Meyer stopped and looked at him.

“Why? After I had tfillin made for you and taught you the morning prayers, and taught you to read Hebrew and the Torah. And after you begged me to bring you to Shul on Rosh Hashana, why? WHY?!? Why did you do this to me?”

“Meyer, don’t be a schmuck,” the parrot replied.

“Think of the odds we’ll get on Yom Kippur!”

The stock market

The ancient rule is “Sell on Rosh Hashanah (i.e. Tuesday). Buy back on Yom Kippur (the morning of Tursday, September 16).

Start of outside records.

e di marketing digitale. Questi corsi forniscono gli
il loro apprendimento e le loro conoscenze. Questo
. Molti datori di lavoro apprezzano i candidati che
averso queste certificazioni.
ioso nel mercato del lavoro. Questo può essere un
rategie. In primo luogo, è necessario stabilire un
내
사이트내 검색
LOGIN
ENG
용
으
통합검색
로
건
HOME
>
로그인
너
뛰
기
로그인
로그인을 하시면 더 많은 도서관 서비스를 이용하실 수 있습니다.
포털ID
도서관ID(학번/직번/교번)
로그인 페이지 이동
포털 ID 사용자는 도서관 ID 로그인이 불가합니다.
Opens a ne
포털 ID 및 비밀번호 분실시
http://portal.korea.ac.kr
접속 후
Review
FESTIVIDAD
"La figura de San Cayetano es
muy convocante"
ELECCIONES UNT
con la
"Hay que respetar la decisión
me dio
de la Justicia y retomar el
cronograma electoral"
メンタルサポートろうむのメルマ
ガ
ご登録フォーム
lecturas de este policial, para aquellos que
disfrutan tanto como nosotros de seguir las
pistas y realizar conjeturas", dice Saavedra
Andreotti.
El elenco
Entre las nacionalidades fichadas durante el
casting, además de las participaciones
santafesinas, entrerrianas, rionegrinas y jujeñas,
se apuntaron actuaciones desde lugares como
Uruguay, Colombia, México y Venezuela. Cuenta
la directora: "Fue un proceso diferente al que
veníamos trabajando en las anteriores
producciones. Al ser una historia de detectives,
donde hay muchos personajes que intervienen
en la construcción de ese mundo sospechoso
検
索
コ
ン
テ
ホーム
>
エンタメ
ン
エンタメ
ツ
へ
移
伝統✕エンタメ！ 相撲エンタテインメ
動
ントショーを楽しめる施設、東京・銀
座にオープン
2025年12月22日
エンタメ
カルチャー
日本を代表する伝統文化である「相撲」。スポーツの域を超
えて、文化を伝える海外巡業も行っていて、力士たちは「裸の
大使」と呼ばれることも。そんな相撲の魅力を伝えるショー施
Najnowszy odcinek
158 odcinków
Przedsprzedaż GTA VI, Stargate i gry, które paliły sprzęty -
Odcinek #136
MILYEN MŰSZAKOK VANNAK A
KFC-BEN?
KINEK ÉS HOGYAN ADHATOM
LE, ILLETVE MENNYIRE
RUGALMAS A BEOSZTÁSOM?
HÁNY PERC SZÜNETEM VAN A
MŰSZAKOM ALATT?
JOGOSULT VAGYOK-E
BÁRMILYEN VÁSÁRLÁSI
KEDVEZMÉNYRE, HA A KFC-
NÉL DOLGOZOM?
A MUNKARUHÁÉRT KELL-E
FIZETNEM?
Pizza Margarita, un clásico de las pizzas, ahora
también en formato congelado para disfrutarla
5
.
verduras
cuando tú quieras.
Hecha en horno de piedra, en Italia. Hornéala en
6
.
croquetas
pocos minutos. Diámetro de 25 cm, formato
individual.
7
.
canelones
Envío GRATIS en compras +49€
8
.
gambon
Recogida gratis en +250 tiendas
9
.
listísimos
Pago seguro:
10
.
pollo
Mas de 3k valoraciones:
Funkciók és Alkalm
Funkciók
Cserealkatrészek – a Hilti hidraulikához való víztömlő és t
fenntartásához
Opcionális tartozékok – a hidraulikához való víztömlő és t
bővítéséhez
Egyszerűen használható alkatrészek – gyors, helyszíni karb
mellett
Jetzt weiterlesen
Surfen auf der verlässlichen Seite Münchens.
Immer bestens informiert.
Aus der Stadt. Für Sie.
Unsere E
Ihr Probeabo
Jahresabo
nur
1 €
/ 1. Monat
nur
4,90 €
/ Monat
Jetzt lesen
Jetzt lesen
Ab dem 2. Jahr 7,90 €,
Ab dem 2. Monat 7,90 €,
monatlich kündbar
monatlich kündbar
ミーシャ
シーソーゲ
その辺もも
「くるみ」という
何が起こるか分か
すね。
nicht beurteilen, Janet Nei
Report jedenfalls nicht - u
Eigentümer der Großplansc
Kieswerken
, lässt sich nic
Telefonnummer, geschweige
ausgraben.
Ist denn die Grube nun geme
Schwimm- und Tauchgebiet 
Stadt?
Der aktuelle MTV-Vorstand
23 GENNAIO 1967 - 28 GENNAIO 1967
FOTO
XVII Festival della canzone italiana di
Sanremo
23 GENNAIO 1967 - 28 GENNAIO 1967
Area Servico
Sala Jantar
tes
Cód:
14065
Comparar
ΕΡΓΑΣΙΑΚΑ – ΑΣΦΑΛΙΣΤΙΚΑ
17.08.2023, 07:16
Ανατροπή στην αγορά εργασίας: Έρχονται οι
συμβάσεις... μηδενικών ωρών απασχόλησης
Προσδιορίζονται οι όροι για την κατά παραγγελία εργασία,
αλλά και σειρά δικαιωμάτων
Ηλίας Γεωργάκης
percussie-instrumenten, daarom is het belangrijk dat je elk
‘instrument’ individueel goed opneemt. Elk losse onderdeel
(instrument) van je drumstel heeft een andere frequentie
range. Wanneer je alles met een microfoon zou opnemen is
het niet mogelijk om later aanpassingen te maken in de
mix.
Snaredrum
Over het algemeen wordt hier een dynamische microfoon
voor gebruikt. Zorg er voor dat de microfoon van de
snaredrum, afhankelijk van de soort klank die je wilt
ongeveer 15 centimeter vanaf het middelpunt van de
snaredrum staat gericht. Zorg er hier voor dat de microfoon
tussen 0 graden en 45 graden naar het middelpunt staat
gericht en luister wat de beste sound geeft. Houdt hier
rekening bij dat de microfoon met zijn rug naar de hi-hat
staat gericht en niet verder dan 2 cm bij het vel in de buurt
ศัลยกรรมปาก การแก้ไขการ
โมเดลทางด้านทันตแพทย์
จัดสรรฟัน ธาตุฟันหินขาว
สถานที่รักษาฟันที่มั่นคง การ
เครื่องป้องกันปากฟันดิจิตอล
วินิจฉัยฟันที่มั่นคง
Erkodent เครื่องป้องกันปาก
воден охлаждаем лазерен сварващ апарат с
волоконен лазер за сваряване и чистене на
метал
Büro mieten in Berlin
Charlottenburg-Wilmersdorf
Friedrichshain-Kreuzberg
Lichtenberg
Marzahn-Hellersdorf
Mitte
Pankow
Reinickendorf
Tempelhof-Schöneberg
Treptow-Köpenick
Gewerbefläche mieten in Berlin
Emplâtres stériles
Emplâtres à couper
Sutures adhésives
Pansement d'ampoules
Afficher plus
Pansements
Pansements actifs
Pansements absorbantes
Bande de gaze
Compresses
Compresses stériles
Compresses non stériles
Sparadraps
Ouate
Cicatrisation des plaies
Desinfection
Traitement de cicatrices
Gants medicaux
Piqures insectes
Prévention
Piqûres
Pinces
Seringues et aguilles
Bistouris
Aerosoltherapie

I wouldn’t do it. The one thing we’ve learned in the past two years — You can’t time the stockmarket.

Are tennis players stupid, or what?

To get into the U.S. Tennis Open you have to be vaccinated.

To play in it, you don’t. And apparently only 50% of the players are vaccinated.

It gets better.

Reader Mike Nash emailed me, “Hope you enjoy being tracked by the federal government. My wife and I know better than to get the vax.”

And on that note, I’ll wish you the best for great long weekend. Spend the time with the kids and grandkids. I am. And please wear your mask whether you’re vaccinated or not. The kids can catch what you might have.